錢麻子飛快地打了一桶冷水來。何女醫用冷水清洗傷處,因劇痛昏厥的陸公子,被碰到要命的傷處生生疼醒了,睜開眼的剎那瞳孔渙散茫然。然後如殺豬一般喊了起來。
何女醫翻了個白眼:“別喊了。”
話音未落,李雲昭已閃了過來,出手迅疾如閃電,快得讓人反應不及。
陸公子被點了昏穴,再次閉了眼。眾人耳根都清凈了。封捕頭板起臉孔,訓斥自作主張的下屬:“沒有本捕頭準許,不得輕舉妄動。”
李雲昭口中應是,伸手在陸公子腹部和大腿處點了幾下。原本還在慢慢流血之處,竟緩緩停止了。
何女醫驟然抬頭,眼眸閃出異樣光彩:“你會點穴!你竟然會點穴!”
李雲昭神色淡淡:“略懂一二。何女醫快些為陸公子救治,點穴隻能止血而已。”
何女醫按捺住激動亢奮,迅速撒止血粉。接下來一步就有些麻煩了。

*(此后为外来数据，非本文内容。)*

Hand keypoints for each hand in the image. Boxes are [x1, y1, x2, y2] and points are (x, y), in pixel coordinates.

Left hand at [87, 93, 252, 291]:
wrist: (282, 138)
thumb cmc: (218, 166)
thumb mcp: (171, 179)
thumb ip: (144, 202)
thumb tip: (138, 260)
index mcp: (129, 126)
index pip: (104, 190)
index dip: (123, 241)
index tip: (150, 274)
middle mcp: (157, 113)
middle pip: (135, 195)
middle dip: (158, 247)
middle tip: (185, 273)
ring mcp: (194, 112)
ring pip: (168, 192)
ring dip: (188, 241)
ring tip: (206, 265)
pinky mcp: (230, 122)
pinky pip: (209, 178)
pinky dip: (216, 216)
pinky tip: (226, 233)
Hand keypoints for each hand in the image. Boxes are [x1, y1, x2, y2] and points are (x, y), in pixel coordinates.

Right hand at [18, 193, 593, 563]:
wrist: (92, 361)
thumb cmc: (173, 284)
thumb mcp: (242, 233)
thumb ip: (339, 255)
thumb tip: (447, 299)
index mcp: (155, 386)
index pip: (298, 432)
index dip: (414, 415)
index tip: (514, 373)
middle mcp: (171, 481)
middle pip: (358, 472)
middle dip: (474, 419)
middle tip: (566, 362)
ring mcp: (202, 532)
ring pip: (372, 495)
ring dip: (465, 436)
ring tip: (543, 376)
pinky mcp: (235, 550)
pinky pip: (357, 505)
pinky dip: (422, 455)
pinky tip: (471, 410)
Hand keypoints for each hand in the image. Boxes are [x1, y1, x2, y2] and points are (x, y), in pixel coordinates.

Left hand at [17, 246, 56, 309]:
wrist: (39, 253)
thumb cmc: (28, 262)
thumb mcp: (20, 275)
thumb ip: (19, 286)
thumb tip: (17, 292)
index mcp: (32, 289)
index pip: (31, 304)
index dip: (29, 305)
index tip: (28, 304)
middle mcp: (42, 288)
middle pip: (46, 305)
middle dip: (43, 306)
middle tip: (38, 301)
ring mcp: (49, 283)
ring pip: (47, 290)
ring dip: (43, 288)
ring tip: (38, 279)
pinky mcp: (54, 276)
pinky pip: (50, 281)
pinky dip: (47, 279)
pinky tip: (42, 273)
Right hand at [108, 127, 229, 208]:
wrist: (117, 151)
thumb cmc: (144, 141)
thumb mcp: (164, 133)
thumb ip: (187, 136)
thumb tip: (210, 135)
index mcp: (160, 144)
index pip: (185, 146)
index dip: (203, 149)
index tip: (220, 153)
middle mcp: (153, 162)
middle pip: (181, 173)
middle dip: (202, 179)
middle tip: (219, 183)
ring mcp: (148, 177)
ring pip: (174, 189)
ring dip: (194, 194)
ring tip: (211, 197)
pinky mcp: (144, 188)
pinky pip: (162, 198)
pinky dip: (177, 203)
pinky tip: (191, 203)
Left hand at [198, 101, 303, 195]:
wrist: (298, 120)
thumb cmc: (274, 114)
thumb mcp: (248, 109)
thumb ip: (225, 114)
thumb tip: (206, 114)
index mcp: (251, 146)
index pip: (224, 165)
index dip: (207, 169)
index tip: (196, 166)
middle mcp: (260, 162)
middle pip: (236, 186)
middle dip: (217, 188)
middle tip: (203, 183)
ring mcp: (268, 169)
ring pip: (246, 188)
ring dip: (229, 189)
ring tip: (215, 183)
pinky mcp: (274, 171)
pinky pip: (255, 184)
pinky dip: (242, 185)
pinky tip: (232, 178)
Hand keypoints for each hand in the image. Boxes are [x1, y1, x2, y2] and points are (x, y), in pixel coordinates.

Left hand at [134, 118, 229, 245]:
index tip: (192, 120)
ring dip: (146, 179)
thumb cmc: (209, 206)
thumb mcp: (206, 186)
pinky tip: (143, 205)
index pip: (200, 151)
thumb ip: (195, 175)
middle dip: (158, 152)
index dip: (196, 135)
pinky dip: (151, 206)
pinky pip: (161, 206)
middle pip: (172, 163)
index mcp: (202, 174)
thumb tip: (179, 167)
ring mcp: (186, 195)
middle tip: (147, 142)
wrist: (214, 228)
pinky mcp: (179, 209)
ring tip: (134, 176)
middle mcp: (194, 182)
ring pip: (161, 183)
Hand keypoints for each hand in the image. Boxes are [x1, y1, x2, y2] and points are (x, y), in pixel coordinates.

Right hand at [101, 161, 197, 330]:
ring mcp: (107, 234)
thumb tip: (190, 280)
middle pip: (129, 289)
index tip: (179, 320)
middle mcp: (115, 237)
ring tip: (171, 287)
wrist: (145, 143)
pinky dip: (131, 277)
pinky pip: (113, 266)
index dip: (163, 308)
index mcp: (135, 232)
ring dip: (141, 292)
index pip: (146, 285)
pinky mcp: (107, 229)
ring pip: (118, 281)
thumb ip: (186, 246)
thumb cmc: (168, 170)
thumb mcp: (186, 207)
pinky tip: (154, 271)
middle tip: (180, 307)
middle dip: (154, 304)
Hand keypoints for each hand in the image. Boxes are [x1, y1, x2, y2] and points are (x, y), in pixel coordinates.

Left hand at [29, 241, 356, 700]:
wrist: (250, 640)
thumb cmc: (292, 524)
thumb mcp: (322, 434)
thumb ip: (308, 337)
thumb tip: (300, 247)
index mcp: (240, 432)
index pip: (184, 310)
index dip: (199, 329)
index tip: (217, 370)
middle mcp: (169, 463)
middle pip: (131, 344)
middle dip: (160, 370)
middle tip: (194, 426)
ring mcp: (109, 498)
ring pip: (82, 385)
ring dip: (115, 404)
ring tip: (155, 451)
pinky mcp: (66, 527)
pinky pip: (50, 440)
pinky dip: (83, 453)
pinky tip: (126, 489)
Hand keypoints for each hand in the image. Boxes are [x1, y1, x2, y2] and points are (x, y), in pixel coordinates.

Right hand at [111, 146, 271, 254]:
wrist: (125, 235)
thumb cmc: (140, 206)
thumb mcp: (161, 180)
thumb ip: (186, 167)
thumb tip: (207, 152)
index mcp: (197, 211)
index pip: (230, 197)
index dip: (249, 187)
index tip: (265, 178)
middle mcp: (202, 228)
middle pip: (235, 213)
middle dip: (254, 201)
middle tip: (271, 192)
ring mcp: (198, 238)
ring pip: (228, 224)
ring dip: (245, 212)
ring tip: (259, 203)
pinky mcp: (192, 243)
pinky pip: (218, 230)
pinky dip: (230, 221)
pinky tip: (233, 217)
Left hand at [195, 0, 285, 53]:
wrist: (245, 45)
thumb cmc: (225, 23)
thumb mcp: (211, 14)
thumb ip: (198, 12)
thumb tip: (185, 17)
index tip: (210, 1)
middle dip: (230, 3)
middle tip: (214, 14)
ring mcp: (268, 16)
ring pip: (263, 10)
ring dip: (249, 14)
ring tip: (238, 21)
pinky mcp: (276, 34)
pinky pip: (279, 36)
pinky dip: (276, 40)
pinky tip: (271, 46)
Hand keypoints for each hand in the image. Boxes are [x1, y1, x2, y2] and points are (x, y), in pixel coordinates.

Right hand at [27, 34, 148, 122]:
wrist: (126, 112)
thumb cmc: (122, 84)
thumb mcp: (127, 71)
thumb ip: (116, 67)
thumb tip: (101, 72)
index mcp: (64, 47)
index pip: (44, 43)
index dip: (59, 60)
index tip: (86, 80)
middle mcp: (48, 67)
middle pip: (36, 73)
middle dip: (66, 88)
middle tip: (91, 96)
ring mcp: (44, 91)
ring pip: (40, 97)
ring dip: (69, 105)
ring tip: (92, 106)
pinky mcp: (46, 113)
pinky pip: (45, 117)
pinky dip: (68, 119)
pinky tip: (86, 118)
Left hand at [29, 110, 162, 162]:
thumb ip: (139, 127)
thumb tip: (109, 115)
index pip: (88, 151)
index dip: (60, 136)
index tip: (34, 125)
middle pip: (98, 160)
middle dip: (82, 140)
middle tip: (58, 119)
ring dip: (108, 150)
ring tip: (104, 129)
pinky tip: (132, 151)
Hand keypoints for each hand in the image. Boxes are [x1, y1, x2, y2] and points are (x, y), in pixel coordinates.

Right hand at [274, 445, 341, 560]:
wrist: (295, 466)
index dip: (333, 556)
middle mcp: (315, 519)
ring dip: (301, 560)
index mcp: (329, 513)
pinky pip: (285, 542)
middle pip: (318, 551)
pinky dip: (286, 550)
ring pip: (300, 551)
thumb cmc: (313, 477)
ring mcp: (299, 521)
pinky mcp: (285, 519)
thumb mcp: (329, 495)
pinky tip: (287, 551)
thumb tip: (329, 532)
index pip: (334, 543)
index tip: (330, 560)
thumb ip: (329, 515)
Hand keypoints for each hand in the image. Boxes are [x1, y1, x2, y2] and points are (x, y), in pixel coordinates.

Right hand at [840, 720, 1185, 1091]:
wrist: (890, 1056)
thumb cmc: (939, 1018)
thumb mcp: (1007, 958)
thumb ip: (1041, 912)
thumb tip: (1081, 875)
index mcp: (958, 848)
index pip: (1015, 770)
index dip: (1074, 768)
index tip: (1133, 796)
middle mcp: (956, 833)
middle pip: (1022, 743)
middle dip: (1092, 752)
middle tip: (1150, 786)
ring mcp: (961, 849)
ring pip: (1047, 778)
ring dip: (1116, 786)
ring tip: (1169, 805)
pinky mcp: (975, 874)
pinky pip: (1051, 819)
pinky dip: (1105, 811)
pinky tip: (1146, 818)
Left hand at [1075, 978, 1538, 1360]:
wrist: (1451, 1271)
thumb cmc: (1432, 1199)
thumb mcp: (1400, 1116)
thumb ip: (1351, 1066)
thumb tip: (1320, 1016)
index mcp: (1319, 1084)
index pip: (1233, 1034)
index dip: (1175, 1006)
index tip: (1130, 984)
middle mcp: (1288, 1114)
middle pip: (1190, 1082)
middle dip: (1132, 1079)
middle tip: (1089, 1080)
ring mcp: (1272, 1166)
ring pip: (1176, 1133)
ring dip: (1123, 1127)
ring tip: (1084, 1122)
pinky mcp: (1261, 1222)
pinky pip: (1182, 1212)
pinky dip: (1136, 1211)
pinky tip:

這傷處尷尬,繃帶沒法用。
何女醫腦子活絡,將乾淨的紗布一層層疊放,再以繃帶纏幾圈固定。
陸公子就如死狗一般,被來回撥弄也沒醒。倒是錢麻子,忙裏忙外的,汗都出來了。
封捕頭再鬆一口氣。
不管如何,陸公子沒死,還有一口氣,這案子就不能算命案。